- Born: January 1, 1905 New York City, U.S.
- Died: January 15, 1997 January 15, 1997 (aged 92) New Jersey, U.S.
- Scientific career
- Fields: Pathology, Oncology
- Workplaces: Sea View Hospital, Veterans Administration, New Jersey Medical School

= Oscar Auerbach =

American pathologist (1905–1997)

Oscar Auerbach (January 1, 1905 – January 15, 1997) was an American pathologist and medical educator who significantly helped tie cigarette smoking to cancer.

== Early life and education ==
Auerbach was born in Manhattan, New York City. He was the first child of European Jewish immigrants, Max and Jennie Auerbach. He attended Staten Island Academy but never completed high school or college. He entered New York University based on exams, then left without a degree to enter New York Medical College, receiving his MD in 1929. He later studied pathology in Vienna, where he met his wife.

== Career ==
Auerbach worked at Staten Island's Sea View Hospital and Halloran Hospital in the 1930s and 1940s. He also served two years in the U.S. Navy during World War II. Beginning in 1952, he worked at the Veterans Administration Hospital in East Orange, New Jersey, holding the title senior medical investigator at his death. He was on the faculty of New York Medical College from 1949 to 1971 and was appointed a professor of pathology at New Jersey Medical School in 1960.

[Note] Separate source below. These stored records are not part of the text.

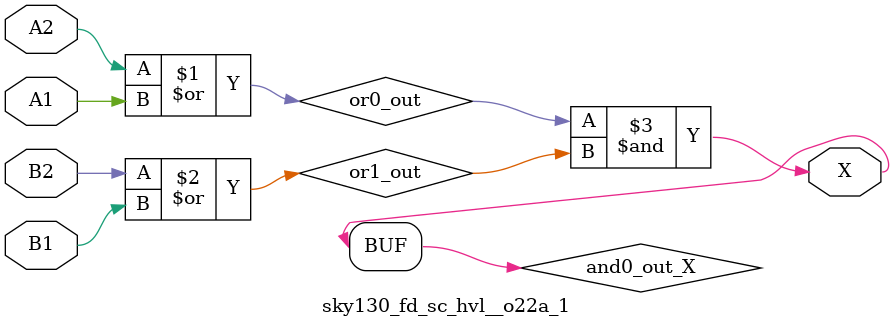
<source format=v>
/*
 * Copyright 2020 The SkyWater PDK Authors
 *
 * Licensed under the Apache License, Version 2.0 (the "License");
 * you may not use this file except in compliance with the License.
 * You may obtain a copy of the License at
 *
 *     https://www.apache.org/licenses/LICENSE-2.0
 *
 * Unless required by applicable law or agreed to in writing, software
 * distributed under the License is distributed on an "AS IS" BASIS,
 * WITHOUT WARRANTIES OR CONDITIONS OF ANY KIND, either express or implied.
 * See the License for the specific language governing permissions and
 * limitations under the License.
 *
 * SPDX-License-Identifier: Apache-2.0
*/


`ifndef SKY130_FD_SC_HVL__O22A_1_FUNCTIONAL_V
`define SKY130_FD_SC_HVL__O22A_1_FUNCTIONAL_V

/**
 * o22a: 2-input OR into both inputs of 2-input AND.
 *
 *       X = ((A1 | A2) & (B1 | B2))
 *
 * Verilog simulation functional model.
 */

`timescale 1ns / 1ps
`default_nettype none

`celldefine
module sky130_fd_sc_hvl__o22a_1 (
    X ,
    A1,
    A2,
    B1,
    B2
);

    // Module ports
    output X ;
    input  A1;
    input  A2;
    input  B1;
    input  B2;

    // Local signals
    wire or0_out   ;
    wire or1_out   ;
    wire and0_out_X;

    //  Name  Output      Other arguments
    or  or0  (or0_out   , A2, A1          );
    or  or1  (or1_out   , B2, B1          );
    and and0 (and0_out_X, or0_out, or1_out);
    buf buf0 (X         , and0_out_X      );

endmodule
`endcelldefine

`default_nettype wire
`endif  // SKY130_FD_SC_HVL__O22A_1_FUNCTIONAL_V

</source>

Auerbach studied the link between smoking and cancer, and was called a "tireless" researcher. His studies were cited prominently in the 1964 Surgeon General's report on smoking, taking the evidence against smoking beyond statistical studies. From the 1960s to the early 1970s, Auerbach and his lab worked with E. Cuyler Hammond to demonstrate that beagle dogs that smoked cigarettes in a laboratory environment developed lung cancer. Their findings, announced at a press conference at the Waldorf Astoria in February 1970, became the subject of significant debate and public controversy.

A resident of the Short Hills section of Millburn, New Jersey, Auerbach died at the age of 92 on January 15, 1997, at St. Barnabas Medical Center in Livingston, New Jersey.